Tomoko Igawa, Naoko Takahashi-Ando, Noriyuki Ochiai, Shuichi Ohsato, Tsutomu Shimizu, Toshiaki Kudo, Isamu Yamaguchi, and Makoto Kimura*

Plant & Microbial Metabolic Engineering Research Unit and Laboratory for Remediation Research, Discovery Research Institute (DRI) and Plant Science Center (PSC1), RIKEN, 2-1 Hirosawa, Wako, Saitama 351-0198, Japan, Environmental Molecular Biology Laboratory, Discovery Research Institute (DRI), RIKEN, 2-1 Hirosawa, Wako, Saitama 351-0198, Japan, and Life Science Research Institute, Kumiai Chemical Industry Co., Ltd., Tamari 276, Kakegawa, Shizuoka 436-0011, Japan

* To whom correspondence should be addressed. Email: mkimura{at}riken.jp.


   Abstract

Maize is subject to ear rot caused by toxigenic Aspergillus and Fusarium species, resulting in contamination with aflatoxins, fumonisins, trichothecenes, and zearalenone (ZEN). The latter two mycotoxins are produced by the cereal pathogen Fusarium graminearum. A transgenic detoxification system for the elimination of ZEN was previously developed using a egfp::zhd101 gene (gfzhd101), encoding an enhanced green fluorescent protein fused to a ZEN-degrading enzyme. In this study, we produced a transgenic maize line expressing an intact copy of gfzhd101 and examined the feasibility of transgene-mediated detoxification in the kernels.
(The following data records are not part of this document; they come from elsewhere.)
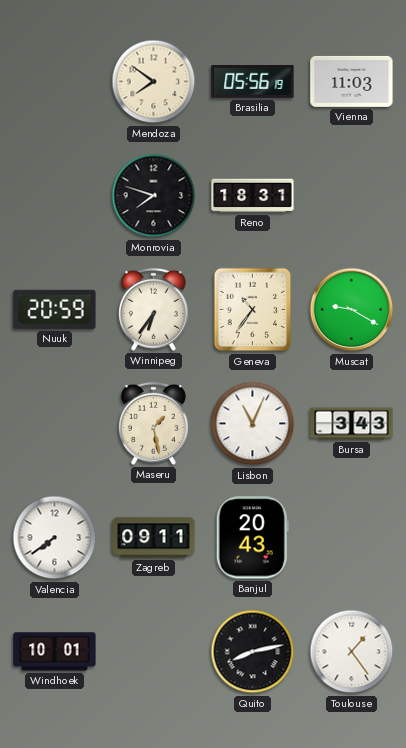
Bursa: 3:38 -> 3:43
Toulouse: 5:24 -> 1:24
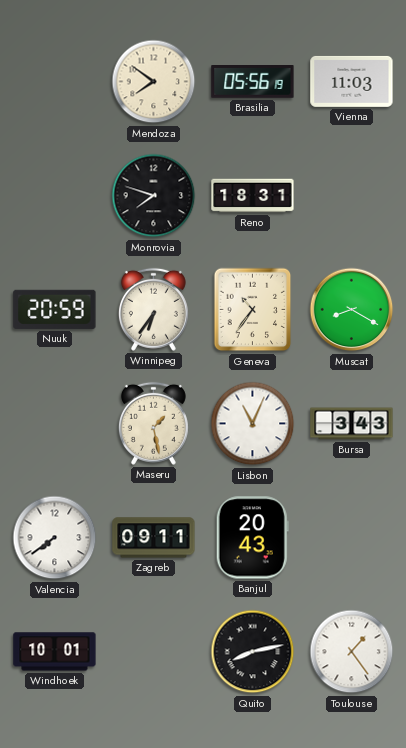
Muscat: 9:20 -> 8:20
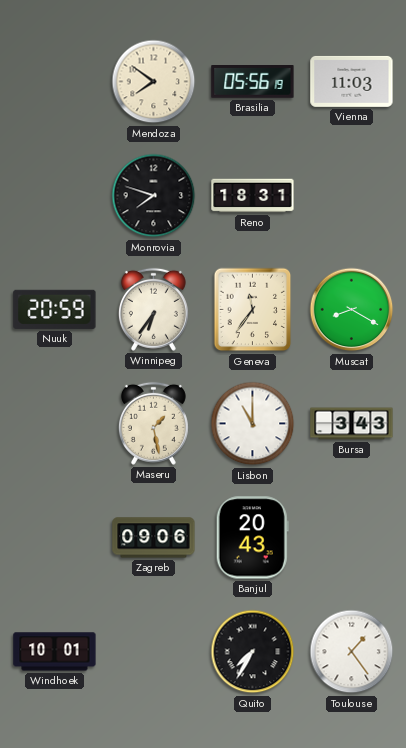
Geneva: 10:36 -> 11:36
Lisbon: 11:04 -> 11:00
Valencia: 7:39 -> none
Zagreb: 09:11 -> 09:06
Quito: 8:13 -> 7:35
ZEN-degrading activity has been detected in transgenic kernels during seed maturation (for a period of 6 weeks after pollination). The level of detoxification activity was unaltered after an additional storage period of 16 weeks at 6 oC. When the seeds were artificially contaminated by immersing in the ZEN solution for 48 h at 28 oC, the total amount of the mycotoxin in the transgenic seeds was uniformly reduced to less than one tenth of that in the wild type. The ZEN in the transgenic maize kernels was also efficiently decontaminated under conditions with lower water activity (aw) and temperature; e.g., 16.9 µg of ZEN was removed per gram of seed within 48 h at aw = 0.90 at 20 oC. F. graminearum infection assays demonstrated an absence of ZEN in the transgenic maize seeds while the wild-type accumulated the mycotoxin in the kernels under the same conditions. Transgene-mediated detoxification may offer a simple solution to the problems of mycotoxin contamination in maize.